READING PASSAGE.
Two cycle loop scavenged engine with improved transfer passage flow

Abstract

Horsepower and fuel economy improvements, and a reduction in horsepower variation, are realized in a two cycle loop scavenged internal combustion engine by enhancing combustion chamber (10) intake directional flow (28) by directing flow along the outermost portions (54) of the transfer passages (12), and blocking flow along shorter paths (56) adjacent the cylinder (6) which otherwise short-circuit the outermost flow and adversely affect directional flow into the combustion chamber from the intake ports (16), to substantially eliminate intake flow directed toward the exhaust port (26) from the intake port otherwise caused by the short-circuiting. The intake port flow in the combustion chamber is afforded in a direction determined by the non-short-circuited path in the transfer passage, and the direction-altering flow in the combustion chamber from the intake port otherwise due to the short-circuit path is substantially eliminated.

Description

BACKGROUND AND SUMMARY

The present invention relates to a two cycle loop scavenged internal combustion engine having a piston reciprocal in a cylinder between a crankcase and a combustion chamber in a die cast cylinder block. The crankcase is typically carbureted or otherwise supplied with fuel, and fuel-air transfer passages extend between the crankcase and intake ports in the combustion chamber for supplying the fuel-air charge thereto.

In a loop scavenged engine, the direction of flow from the intake ports in the combustion chamber is critical. In contrast, the aiming of the intake charge in a cross flow type engine is not so critical because the piston in the cross flow engine has a deflection baffle in the combustion chamber.

In a loop scavenged engine, there typically are a pair of intake ports in the combustion chamber generally laterally opposed, with an exhaust port therebetween on one side, and a boost port therebetween on the other side. The transfer passages deliver the fuel-air flow to the intake ports, and the intake flow should optimally be directed from the intake ports towards each other to a common point generally distally opposite the exhaust port and proximate the boost port for circulation up and around the top of the combustion chamber to purge spent combustion products to the exhaust port.

The transfer passages extend within the cylinder block along the exterior wall of the cylinder and have respective die-tooling-receiving openings generally opposite the exterior cylinder wall to permit die casting of the block. Respective die cast port runner covers are inserted in the noted cylinder block openings. The port runner covers have a given configuration to shape the respective transfer passages.

LISTED ENTRIES.
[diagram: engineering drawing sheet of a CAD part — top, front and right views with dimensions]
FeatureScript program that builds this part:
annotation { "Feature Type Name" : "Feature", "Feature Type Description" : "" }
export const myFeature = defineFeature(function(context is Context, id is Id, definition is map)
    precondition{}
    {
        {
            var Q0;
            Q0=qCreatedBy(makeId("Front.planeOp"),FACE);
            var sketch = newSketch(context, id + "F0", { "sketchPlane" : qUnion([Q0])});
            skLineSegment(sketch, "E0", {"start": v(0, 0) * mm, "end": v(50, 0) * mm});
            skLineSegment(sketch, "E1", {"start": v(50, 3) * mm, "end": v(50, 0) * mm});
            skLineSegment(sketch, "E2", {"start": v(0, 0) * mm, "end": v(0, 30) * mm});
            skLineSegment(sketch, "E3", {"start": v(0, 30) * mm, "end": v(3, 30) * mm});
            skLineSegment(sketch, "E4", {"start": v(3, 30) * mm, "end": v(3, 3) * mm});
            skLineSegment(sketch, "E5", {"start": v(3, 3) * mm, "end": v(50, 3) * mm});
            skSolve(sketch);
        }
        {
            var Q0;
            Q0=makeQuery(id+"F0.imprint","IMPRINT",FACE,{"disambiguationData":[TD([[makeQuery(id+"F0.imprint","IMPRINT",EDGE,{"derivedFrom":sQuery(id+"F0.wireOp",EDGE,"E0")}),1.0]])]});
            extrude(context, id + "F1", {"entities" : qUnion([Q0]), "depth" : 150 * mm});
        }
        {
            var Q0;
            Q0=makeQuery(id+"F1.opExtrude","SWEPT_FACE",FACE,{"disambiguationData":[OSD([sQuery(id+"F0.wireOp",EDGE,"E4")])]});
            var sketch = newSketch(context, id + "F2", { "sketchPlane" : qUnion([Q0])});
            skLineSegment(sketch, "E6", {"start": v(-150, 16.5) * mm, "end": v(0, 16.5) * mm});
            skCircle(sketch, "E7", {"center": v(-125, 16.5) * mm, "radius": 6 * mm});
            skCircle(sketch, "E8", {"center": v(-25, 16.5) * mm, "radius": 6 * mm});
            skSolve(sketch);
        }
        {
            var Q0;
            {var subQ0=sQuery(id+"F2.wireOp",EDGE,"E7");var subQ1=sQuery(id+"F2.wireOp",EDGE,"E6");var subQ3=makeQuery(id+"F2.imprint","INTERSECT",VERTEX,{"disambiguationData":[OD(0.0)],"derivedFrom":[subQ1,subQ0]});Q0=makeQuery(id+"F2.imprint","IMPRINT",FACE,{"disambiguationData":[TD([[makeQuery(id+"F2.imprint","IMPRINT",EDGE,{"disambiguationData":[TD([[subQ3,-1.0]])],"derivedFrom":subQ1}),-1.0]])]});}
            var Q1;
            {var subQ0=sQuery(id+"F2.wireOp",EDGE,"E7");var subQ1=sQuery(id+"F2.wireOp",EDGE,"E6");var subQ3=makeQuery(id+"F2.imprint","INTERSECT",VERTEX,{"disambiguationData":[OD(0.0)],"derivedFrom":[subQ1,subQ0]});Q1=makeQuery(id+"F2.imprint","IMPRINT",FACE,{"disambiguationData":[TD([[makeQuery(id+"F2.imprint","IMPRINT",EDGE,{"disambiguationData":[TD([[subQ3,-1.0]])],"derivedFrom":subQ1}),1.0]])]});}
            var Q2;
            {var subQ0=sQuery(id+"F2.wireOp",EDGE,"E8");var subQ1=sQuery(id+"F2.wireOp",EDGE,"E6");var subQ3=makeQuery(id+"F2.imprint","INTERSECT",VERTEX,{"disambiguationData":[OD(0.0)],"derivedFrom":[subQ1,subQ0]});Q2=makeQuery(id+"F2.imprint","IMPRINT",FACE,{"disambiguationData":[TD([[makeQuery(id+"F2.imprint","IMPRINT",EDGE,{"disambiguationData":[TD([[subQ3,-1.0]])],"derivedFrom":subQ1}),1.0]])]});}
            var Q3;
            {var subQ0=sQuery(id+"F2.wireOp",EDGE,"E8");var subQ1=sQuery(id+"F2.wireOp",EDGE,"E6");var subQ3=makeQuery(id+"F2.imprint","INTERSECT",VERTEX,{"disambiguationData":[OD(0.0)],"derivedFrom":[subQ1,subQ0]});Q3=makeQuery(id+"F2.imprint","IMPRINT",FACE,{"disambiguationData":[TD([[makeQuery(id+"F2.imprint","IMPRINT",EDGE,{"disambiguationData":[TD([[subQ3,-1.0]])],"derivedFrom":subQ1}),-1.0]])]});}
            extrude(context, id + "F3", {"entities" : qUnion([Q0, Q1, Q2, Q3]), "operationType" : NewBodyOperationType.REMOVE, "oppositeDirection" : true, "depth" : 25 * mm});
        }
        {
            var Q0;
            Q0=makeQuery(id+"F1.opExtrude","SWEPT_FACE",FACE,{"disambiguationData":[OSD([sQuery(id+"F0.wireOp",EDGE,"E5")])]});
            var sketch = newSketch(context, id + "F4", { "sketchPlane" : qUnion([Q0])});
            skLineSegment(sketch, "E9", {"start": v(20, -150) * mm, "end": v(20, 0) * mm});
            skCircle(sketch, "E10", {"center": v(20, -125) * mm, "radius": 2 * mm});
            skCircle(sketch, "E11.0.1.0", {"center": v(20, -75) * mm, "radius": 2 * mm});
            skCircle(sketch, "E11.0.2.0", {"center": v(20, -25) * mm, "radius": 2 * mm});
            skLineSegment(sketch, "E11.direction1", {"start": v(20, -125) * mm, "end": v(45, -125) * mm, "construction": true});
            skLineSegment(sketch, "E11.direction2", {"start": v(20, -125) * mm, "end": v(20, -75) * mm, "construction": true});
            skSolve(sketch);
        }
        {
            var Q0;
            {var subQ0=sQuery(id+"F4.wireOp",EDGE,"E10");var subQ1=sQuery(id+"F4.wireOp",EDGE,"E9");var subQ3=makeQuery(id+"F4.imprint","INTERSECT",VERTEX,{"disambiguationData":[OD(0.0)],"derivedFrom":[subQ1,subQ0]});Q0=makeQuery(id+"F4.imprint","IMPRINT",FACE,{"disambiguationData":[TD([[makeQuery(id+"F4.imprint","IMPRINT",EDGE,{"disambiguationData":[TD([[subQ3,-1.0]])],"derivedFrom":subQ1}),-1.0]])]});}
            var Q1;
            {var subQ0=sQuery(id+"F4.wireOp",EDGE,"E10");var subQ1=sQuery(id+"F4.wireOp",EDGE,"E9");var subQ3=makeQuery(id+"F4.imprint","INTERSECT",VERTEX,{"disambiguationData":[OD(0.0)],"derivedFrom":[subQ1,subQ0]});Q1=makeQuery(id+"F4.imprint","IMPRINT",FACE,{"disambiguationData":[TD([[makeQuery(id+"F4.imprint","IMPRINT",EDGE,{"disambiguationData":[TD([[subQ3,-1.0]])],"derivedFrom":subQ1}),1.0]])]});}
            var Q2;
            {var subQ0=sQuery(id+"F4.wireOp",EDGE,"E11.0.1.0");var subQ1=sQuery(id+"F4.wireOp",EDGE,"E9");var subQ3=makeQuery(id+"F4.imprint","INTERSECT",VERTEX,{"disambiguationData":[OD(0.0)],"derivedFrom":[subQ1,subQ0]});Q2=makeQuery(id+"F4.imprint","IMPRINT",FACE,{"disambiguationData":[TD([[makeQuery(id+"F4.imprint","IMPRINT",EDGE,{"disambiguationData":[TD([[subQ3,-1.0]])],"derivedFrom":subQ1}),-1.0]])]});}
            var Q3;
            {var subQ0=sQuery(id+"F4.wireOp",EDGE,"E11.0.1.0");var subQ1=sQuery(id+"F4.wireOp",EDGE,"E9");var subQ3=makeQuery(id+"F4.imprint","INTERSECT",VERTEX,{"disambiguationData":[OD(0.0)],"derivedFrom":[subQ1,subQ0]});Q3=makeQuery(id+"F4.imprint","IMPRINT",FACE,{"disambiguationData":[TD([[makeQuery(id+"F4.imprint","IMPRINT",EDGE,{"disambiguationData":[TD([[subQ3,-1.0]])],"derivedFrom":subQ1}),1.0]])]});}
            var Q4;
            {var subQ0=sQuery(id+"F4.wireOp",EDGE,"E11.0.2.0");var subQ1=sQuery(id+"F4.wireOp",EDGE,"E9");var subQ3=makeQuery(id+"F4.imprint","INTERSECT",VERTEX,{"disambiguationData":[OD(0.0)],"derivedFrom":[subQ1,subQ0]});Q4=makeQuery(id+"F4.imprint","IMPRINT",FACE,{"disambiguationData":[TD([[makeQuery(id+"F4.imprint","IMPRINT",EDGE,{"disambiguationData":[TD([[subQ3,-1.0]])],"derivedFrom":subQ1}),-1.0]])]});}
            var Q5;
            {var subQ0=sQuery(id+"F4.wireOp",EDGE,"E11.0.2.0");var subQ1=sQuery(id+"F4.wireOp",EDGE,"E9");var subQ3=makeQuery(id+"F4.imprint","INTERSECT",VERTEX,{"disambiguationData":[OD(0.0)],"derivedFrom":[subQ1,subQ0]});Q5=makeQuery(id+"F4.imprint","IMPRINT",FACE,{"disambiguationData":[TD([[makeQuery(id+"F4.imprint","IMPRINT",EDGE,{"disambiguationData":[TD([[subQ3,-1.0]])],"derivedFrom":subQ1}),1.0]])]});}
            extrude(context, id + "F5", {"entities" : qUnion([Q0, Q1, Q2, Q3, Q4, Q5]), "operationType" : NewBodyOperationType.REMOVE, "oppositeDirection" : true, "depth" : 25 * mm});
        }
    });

* * *

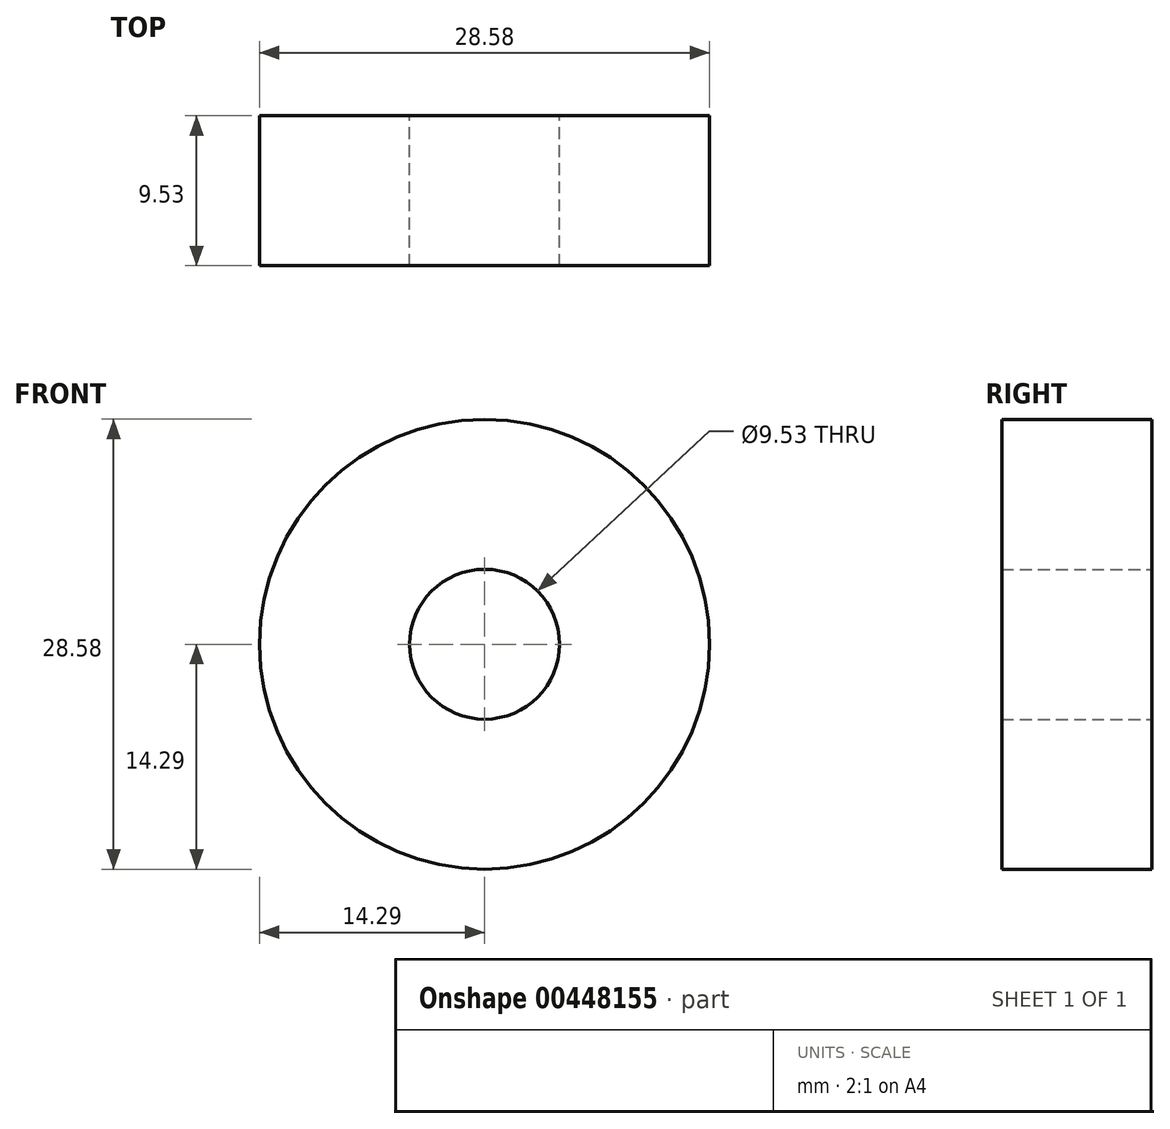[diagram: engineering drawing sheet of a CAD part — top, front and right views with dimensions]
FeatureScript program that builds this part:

---

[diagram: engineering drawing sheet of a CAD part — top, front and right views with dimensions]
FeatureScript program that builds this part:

WHAT THIS EXERCISE ASKS.
a. Render this sentence from the two cycle engine text in Spanish: "In a loop scavenged engine, the direction of flow from the intake ports in the combustion chamber is critical."
b. Duplicate the two cycle engine text word for word, starting with "Description" and going on through "the combustion chamber.".
c. Finish out the next part of the two cycle engine text, carrying on after its final sentence about the port runner covers.

EXPECTED RESULTS.
a. En un motor de barrido en bucle, la dirección del flujo desde las lumbreras de admisión en la cámara de combustión es crítica.

b.
Description

BACKGROUND AND SUMMARY

The present invention relates to a two cycle loop scavenged internal combustion engine having a piston reciprocal in a cylinder between a crankcase and a combustion chamber in a die cast cylinder block. The crankcase is typically carbureted or otherwise supplied with fuel, and fuel-air transfer passages extend between the crankcase and intake ports in the combustion chamber for supplying the fuel-air charge thereto.

In a loop scavenged engine, the direction of flow from the intake ports in the combustion chamber is critical. In contrast, the aiming of the intake charge in a cross flow type engine is not so critical because the piston in the cross flow engine has a deflection baffle in the combustion chamber.

c.
The shapes of the transfer passages may be changed by changing the inner configuration of the port runner covers, and this is a typical design approach in attempting to improve performance. The main objectives in shaping the transfer passage are to provide the desired directivity and to provide smooth uniform undisturbed air flow. Thus, sharp corners or anything else that creates turbulence is avoided. Different area ratios are tried as the transfer passage gets smaller at its end toward the combustion chamber intake port so that the flow velocity is highest thereat. Various angles of intake flow are also experimented with to obtain optimum directivity.

It was during development efforts in shaping transfer passages, as above noted, that the present invention arose. During work with a Mercury 18 horsepower engine, various transfer passage shapes were tried, and the optimum shapes yielded corrected brake horsepower outputs of 18 horsepower. However, the corrected brake horsepower output would vary from engine to engine. For example, for the same shape transfer passage, the corrected brake horsepower output could vary by as much as 1 horsepower. The variation was seemingly unexplainable.

Numerous attempts with differently shaped transfer passages were made in order to try to both improve performance and narrow the horsepower variation window spread, without success.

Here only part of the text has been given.